Kondisi ini menempatkan Singapura sebagai negara yang menyadari betul bahwa kekayaan negaranya yang sesungguhnya adalah warga negaranya.
Sehingga mereka berdaya upaya untuk mendapatkan warga negara berkualitas, meskipun melalui naturalisasi warga negara lain di sekitarnya, termasuk dari Indonesia.
Hal ini dipengaruhi pula oleh pertumbuhan penduduknya yang rendah, dan meningkatnya presentasi penduduk jompo, yang apabila dibiarkan akan melemahkan keberadaan negara Singapura secara perlahan-lahan.
"Brain drain" sumber daya manusia negara sekitar menuju Singapura sesungguhnya dapat dipandang sebagai pelemahan secara perlahan kapasitas produksi negara sekitar oleh Singapura, sehingga dapat ditengarai rantai produksi dan perdagangan yang menghasilkan nilai tambah di negara sekitar Singapura akan semakin pendek, yang berarti nilai tambah yang terbentuk oleh aktivitas produksi akan berkurang.

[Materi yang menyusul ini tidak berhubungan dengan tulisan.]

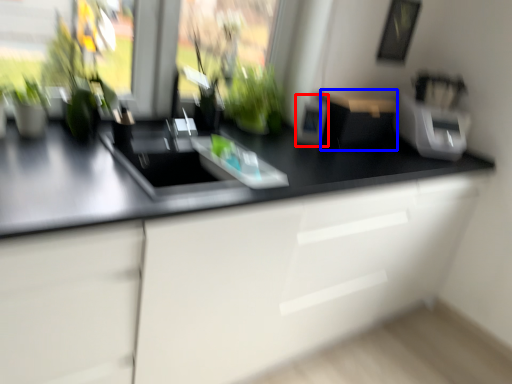
Question: Which object is further to the camera taking this photo, appliance (highlighted by a red box) or appliance (highlighted by a blue box)?

Choices:
 (A) appliance
 (B) appliance

Answer: (A)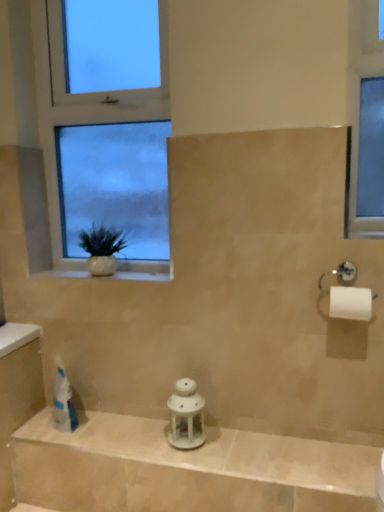
You are a GUI agent. You are given a task and a screenshot of the screen. Output one action in this format:
    pyautogui.click(x=<x>, y=<y>)
    Task: Click on the blank space to the left of white porcelain lantern at center
    This screenshot has width=384, height=512.
    Given the screenshot: What is the action you would take?
    pyautogui.click(x=142, y=436)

Selanjutnya apabila Singapura dengan penduduknya yang berkualitas mampu menciptakan mata rantai semu perdagangan dan industri regional maka rente ekonomi akan mengalir ke Singapura.
Mungkin karena penduduk Indonesia yang cukup banyak, nomor 4 terbanyak setelah China, India, dan Amerika Serikat, maka Pemerintah Indonesia masih tergolong agak abai terhadap "brain drain" WNI berkualitas melalui proses naturalisasi menjadi warga negara lain.
Mungkin pula karena dininabobokan oleh adanya kekayaan alam yang melimpah, menyebabkan masyarakat Indonesia masih terlihat kurang peduli terhadap fakta semakin maraknya naturalisasi WNI menjadi warga negara Singapura.
Padahal, kekayaan alam sesungguhnya tidak terlalu berarti untuk menyejahterakan masyarakat apabila tanpa didukung sumber daya manusianya yang berkualitas
Membiarkan situasi dan kondisi ini terus berlanjut, sesungguhnya Indonesia sedang mengabaikan warga negaranya sebagai kekayaan negara yang sesungguhnya.
Tidak ada kata terlambat, sudah seharusnya masyarakat Indonesia meningkatkan kualitas pendidikan di dalam negeri agar mengurangi minat sekolah di luar negeri, mengikat pelajar yang berkualitas di luar negeri melalui beasiswa, dan membuka peluang se-luas-luasnya untuk berkiprah di tanah air bagi lulusan luar negeri melalui penciptaan iklim investasi yang lebih kondusif di tanah air.
Dengan demikian, naturalisasi bagi warga negara asing yang memang betul-betul membawa manfaat bagi Indonesia di berbagai bidang profesi, termasuk profesi pemain sepakbola, patut dikembangkan.
Disertai pengembangan  mekanisme seleksinya, agar kasus naturalisasi pemain sepakbola selama ini yang kurang berhasil tidak terulang lagi.